Po fiasku negocjacji w sprawie utworzenia koalicji rządowej w Austrii kanclerz Karl Nehammer ogłosił w sobotę wieczorem, że zamierza zrezygnować ze stanowiska szefa rządu i przewodniczącego konserwatywnej OeVP - podała agencja dpa. Wcześniej tego dnia partia kanclerza podjęła próbę rozmów koalicyjnych z socjaldemokratami.

We wrześniu ubiegłego roku - według oficjalnych wyników - wybory parlamentarne w Austrii wygrała nacjonalistyczna Wolnościowa Partia Austrii. Zdobyła 28,8 proc. głosów. Do Rady Narodowej wejdzie pięć ugrupowań. Frekwencja wyborcza wyniosła 78 proc.
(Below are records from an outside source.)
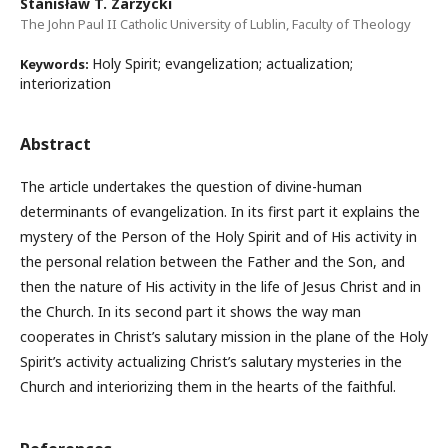
Stanisław T. Zarzycki
The John Paul II Catholic University of Lublin, Faculty of Theology
Holy Spirit; evangelization; actualization;
Keywords:
interiorization
Abstract
The article undertakes the question of divine-human
determinants of evangelization. In its first part it explains the
mystery of the Person of the Holy Spirit and of His activity in
the personal relation between the Father and the Son, and
then the nature of His activity in the life of Jesus Christ and in
the Church. In its second part it shows the way man
cooperates in Christ’s salutary mission in the plane of the Holy
Spirit’s activity actualizing Christ’s salutary mysteries in the
Church and interiorizing them in the hearts of the faithful.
Swoją porażkę w wyborach uznał dotychczasowy kanclerz Karl Nehammer z konserwatywnej Austriackiej Partii Ludowej (OeVP). Niestety nie udało nam się zająć pierwszego miejsca - przyznał w czasie wieczoru wyborczego.
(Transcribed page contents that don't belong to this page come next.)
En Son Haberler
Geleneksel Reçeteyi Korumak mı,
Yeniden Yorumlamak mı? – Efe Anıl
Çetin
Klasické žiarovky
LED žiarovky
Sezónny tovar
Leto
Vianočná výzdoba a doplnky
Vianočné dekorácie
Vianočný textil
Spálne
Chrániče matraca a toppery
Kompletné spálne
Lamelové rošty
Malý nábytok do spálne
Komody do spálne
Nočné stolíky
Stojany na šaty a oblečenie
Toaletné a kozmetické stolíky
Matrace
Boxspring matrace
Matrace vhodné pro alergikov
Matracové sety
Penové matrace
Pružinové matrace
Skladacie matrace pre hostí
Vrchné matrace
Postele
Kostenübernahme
Po fiasku rozmów koalicyjnych kanclerz Austrii ogłosił, że zrezygnuje z urzędu

W najbliższych dniach zrezygnuję ze stanowiska kanclerza i lidera Austriackiej Partii Ludowej i umożliwię spokojną zmianę - powiedział Nehammer w oświadczeniu wideo opublikowanym w sobotę na platformie X, po rozmowach z socjaldemokratami.

Ponieważ liberalna partia NEOS wycofała się w piątek z trójstronnych rozmów na temat koalicji z OeVP i socjaldemokratyczną SPOe, OeVP i SPOe podjęły w sobotę próbę negocjacji w sprawie utworzenia rządu dwupartyjnego. Zakończyły się one jednak niepowodzeniem - poinformował Nehammer.

Oczywiste jest, że siły destrukcyjne w SPOe zyskały przewagę - powiedział lider OeVP. Podkreślił, że jego partia nie zgodzi się na żaden program, który byłby niekorzystny dla gospodarki i wyników finansowych.

Jednocześnie Nehammer zaznaczył, że nie jest gotowy na rozmowy koalicyjne z prawicową FPOe pod przywództwem Herberta Kickla.

Jestem głęboko przekonany, że radykałowie nie oferują rozwiązania żadnego problemu - ocenił.

Mimo wygranej FPOe we wrześniowych wyborach parlamentarnych, prezydent Austrii powierzył misję stworzenia rządu Nehammerowi. 

Argumentował, że chadecy i socjaldemokraci stanowczo wykluczyli wejście do rządu z Kicklem jako premierem. 

Ugrupowania te zarzucają FPOe ekstremizm, bliskie powiązania z Rosją, chęć ograniczenia roli kobiet w życiu publicznym i posługiwanie się retoryką pogłębiającą podziały społeczne.

Agencja dpa zauważyła, że według najnowszych sondaży, gdyby w Austrii odbyły się nowe wybory, FPOe mogłaby spodziewać się jeszcze wyraźniejszego zwycięstwa niż we wrześniu.